[Start of section]

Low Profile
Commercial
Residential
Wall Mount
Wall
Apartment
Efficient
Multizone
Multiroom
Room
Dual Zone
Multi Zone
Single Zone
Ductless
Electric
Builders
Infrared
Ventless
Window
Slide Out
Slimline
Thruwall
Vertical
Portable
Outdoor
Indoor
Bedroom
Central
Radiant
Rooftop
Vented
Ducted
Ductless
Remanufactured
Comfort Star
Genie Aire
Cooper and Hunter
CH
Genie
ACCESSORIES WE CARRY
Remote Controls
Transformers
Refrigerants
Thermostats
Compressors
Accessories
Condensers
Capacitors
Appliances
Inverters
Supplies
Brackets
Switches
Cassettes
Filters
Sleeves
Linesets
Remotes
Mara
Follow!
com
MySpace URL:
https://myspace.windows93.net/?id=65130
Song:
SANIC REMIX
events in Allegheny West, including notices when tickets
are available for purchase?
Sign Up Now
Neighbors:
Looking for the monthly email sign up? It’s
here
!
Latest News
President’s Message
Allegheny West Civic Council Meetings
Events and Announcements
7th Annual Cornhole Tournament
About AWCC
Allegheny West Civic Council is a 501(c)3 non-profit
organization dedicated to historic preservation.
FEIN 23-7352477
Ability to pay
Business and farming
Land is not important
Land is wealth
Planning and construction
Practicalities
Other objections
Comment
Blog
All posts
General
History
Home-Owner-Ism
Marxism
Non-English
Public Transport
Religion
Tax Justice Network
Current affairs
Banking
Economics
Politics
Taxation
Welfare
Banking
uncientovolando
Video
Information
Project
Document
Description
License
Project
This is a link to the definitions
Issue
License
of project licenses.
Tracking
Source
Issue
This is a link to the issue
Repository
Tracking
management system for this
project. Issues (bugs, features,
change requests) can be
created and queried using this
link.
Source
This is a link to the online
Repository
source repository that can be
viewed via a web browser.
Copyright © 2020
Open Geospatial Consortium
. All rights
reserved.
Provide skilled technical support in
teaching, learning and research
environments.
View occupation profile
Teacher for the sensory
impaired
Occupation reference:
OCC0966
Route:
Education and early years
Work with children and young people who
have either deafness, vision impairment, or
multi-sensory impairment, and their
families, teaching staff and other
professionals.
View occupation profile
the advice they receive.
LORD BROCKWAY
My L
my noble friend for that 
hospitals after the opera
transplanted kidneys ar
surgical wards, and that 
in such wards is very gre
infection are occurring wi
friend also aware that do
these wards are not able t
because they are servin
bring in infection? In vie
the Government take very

[End of section]

Requirement> Scan the records above for the word "very". Show each line in which it appears.

Output for this exercise>
in such wards is very gre
the Government take very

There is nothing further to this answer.